# TASK REQUIREMENTS
1. In the page on forecast uncertainty, what does under-reporting of uncertainty create?
2. Extend the page on forecast uncertainty, beginning after its final sentence.
-- Begin PAGE --
Uncertainty
Jasper Slingsby
Uncertainty
Uncertainty determines the utility of a forecast:
If the uncertainty in a forecast is too high, then it is of no utility to a decision maker.
If the uncertainty is not properly quantified and presented, it can lead to poor decision outcomes.
By extension:
- over-reporting can exclude useful information
- under-reporting creates false confidence in outcomes
Uncertainty
This leaves forecasters with four overarching questions:
- What determines the limits to the utility of predictions?
- What determines prediction uncertainty?
- How can we propagate uncertainty through our models and into our predictions?
- How can we reduce prediction uncertainty?
The utility of predictions
- What determines the limits to the utility of predictions?
The utility of a model / forecast depends on:
the rate at which uncertainty grows into the future (i.e. loss of proficiency),
the limit at which the forecast performs no better than a historical baseline (i.e. model adds no value)
Some forecasts may gain uncertainty and lose proficiency very quickly, crossing the forecast limit sooner.
Sources and types of uncertainty
- What determines prediction uncertainty?
Dietze (M. C. Dietze 2017a, 2017b) express the sources of prediction uncertainty (see “Growth rate” in previous Figure) as an equation (here spread over multiple lines):
\[
\underbrace{Var[Y_{t+1}]}_\text{predictive variance} \approx \;
\underbrace{stability*uncertainty}_\text{initial conditions} \; + \\
\] \[
\underbrace{sensitivity*uncertainty}_\text{drivers} \; + \\
\] \[
\underbrace{sensitivity*(uncertainty+variability)}_\text{(parameters + random effects)} \; + \\
\] \[
\underbrace{Var[\epsilon]}_\text{process error} \; \;
\]
Sources and types of uncertainty
If we break the terms down into (something near) English, we get:
The dependent variable:
\[Var[Y_{t+1}] \approx\]
“The uncertainty in the prediction for the variable of interest (\(Y\)) in the next time step (\(t+1\)) is approximately equal to…”
-- End PAGE --
-- Begin DATA LINES --
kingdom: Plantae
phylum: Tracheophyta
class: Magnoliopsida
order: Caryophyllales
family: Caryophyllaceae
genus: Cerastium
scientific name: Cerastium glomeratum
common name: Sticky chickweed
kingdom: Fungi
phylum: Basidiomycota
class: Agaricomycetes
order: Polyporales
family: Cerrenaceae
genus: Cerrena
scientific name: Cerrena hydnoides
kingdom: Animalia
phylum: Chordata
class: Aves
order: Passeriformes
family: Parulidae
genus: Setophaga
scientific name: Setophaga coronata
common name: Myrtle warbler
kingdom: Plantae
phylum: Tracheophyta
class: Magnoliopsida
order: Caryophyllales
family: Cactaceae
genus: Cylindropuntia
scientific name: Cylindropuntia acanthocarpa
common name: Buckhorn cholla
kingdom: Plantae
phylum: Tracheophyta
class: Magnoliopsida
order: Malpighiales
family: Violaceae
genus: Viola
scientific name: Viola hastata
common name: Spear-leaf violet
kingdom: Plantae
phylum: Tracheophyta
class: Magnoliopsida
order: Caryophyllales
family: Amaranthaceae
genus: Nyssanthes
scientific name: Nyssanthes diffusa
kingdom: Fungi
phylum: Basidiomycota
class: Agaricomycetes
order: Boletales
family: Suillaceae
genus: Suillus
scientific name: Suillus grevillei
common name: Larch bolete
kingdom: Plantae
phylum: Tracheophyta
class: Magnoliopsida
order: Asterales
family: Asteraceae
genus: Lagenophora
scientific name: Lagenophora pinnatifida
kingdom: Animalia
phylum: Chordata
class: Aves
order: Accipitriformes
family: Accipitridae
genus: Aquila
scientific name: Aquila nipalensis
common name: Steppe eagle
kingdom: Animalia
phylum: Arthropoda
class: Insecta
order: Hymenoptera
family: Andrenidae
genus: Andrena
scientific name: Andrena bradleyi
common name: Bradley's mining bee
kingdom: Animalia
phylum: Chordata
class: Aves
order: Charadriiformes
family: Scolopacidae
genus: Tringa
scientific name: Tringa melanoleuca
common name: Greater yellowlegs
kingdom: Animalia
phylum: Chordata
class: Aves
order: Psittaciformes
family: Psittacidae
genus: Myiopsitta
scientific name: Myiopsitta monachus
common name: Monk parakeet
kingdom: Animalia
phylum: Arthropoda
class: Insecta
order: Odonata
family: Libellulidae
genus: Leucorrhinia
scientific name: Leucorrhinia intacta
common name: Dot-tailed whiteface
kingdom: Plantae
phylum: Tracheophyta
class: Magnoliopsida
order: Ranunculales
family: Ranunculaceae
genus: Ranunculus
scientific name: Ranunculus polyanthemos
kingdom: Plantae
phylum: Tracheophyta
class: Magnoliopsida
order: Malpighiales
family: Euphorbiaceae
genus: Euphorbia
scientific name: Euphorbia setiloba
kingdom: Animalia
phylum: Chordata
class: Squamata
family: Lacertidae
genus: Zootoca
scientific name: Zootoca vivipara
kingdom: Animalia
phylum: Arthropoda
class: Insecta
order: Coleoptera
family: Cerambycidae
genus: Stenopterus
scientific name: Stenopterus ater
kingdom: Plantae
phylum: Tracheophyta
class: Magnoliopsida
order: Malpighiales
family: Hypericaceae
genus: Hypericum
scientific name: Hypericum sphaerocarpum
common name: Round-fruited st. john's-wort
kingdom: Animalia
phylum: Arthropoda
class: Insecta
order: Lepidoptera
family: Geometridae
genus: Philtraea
-- End DATA LINES --
# TASK-BY-TASK ANSWERS
1. False confidence in outcomes.

2.
And now the independent variables (or terms in the model):
Sources of uncertainty: Initial cond.
\[\underbrace{stability*uncertainty}_\text{initial conditions} \; +\]
“The stability multiplied by the uncertainty in the initial conditions, plus”
- Initial conditions = the state of \(Y\) and associated parameters at time \(t_0\) (time of start).
- Stability = whether it is a variable with stabilizing feedbacks (think of alternate stable states), versus one that changes very quickly (or even rapidly tends towards chaos such as atmospheric conditions often do).
- Another example is populations of \(r\) versus \(K\) selected species (i.e. unstable - high growth rate with short-lived individuals that tend to boom and bust versus stable - low growth rate of long-lived individuals with high survival)
- Uncertainty is uncertainty in the state of \(Y\) and parameters due to observation error.
- e.g. Since atmospheric properties are highly unstable, weather forecasters try to minimize uncertainty in the initial conditions by minimizing observation error.
Sources of uncertainty: Drivers
\[\underbrace{sensitivity * uncertainty}_\text{drivers} \; + \]
“The sensitivity to, multiplied by the uncertainty in, external drivers, plus”
- External drivers are just the independent variables (covariates) in the model.
- Predictability of \(Y\) depends on its sensitivity to each covariate (i.e. how much would \(Y\) change for a given change in the covariate), and uncertainty in those covariates.
- Worst scenario is if \(Y\) is highly sensitive and the covariates are highly uncertain.
- Note: since we’re forecasting, some covariates may not be observed and their uncertainty may often reflect how well we can forecast the covariates (e.g. future climate). If we can’t predict \(X\), we can’t use it to predict \(Y\)… (e.g. occurrence of fire in the postfire recovery state space model). That said, if \(Y\) is not very sensitive to \(X\), there’s less of a problem. If it is, this can sometimes be addressed by running forecasts for different scenarios.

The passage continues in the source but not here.